TO-DO LIST:
A. In the passage on Megan Ellison's film financing, at what restaurant did she have lunch with Paul Thomas Anderson before offering him a larger budget?
B. Proceed with the passage on Megan Ellison's film financing, picking up right after its final sentence.

EXTRACT PROVIDED:
[START]
In fact, many of the films Ellison has made were derailed when she picked them up. On Lawless, her first move under Lourd’s supervision, “we’d had a deal with Sony, but after the economic crash [in 2008] they said, ‘We’re just doing franchise films or small-budget comedies now,’ ” says Hillcoat. “We did the rounds to every other studio, every financier [The only one that committed] was a French company, but to hit the button, they needed an American distributor. So we offered the film for nothing—a free film, as long as distributors committed to spending some P&A [industry-speak for “ad budget”], and even then every U.S. distributor said no.”
Ellison, along with Michael Benaroya, the scion of a Seattle real-estate fortune, swooped in to save the picture. “There was one day left before the talent deals expired, and CAA set up a war room at the agency to get the deal done,” says Hillcoat. “We’d never met Megan before, and she rushed over, crashing her car on the way. They held the doors open late so she could make it.” Amid the tension, Ellison was calm. “Megan reassured me that she was a director’s ally and at a later point offered, without being pushed, to give me final cut.”
Now, this was really something: a financier with vision. Hollywood’s prestige circles were abuzz. While Hillcoat was location scouting, he spoke with JoAnne Sellar, Paul Thomas Anderson’s producing partner, who was “very curious to hear what Megan was like.” A meeting was set up to discuss The Master, a script that Universal had financed but passed on when it came in with a budget of $35 million. “Megan fell totally under the sway of P.T.A.,” says an industry source, using the director’s nickname. “Filmmakers are the greatest hustlers in the world, and they’ve pulled many people, including big studio heads, into their swoon. The difference is, Megan is literally writing the check, not writing it for a company where they just later fire you.”
According to a source close to the situation, Anderson had been discussing a deal with Fox Searchlight at a budget of $18 million when Ellison arrived on the scene. But after lunch at Jerry’s Famous Deli in Studio City, she “offered P.T.A. literally twice as much, just because she wanted to, and just because she could,” even supporting him in the wildly expensive decision to shoot on 65-mm film, as opposed to the more common 35-mm. The industry was shocked. “There’s no rationale on the planet where you green-light The Master over $25 million,” says a source. “Not on the script, not on P.T.A. as a filmmaker, not on the subject.” The source may be right: it’s thought that Ellison has lost as much as $20 million on the project—although she disputes the figure.
[END]
DATASET EXCERPT:
[START]
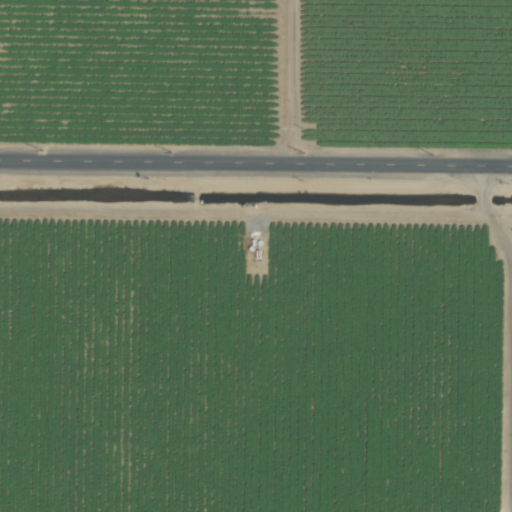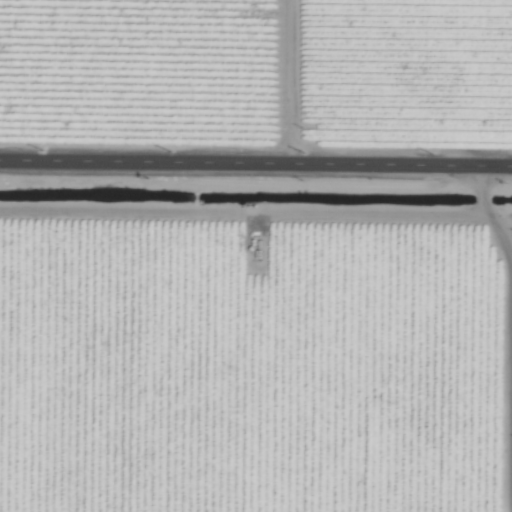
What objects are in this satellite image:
road: (256, 162)
crop: (255, 255)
[END]
ANSWER LIST:
A. Jerry's Famous Deli in Studio City.

B.
As a rebel out to shake up Hollywood, Ellison has clear ideas about the way she wants to be perceived. She has purposely remained mysterious, granting no interviews (including to V.F. for this article), and she gives few audiences to those not handpicked for inclusion in her world. She sometimes prefers not even to introduce herself. In London for the shoot of Zero Dark Thirty, Jason Clarke was with his co-star James Gandolfini at a bar when she took a seat nearby. “Gandolfini was saying what an amazing film he thought this was, and how it was so incredible that no suits were around telling us what to do,” says Clarke. “I took him over to meet Megan. She [hadn’t] even bothered to say hello—she never will, and you have to do it for her.” At the premiere for Killing Them Softly, she didn’t stand up to introduce the film at the front of the theater with Andrew Dominik until prodded, and then she stood there silently, in a black tuxedo.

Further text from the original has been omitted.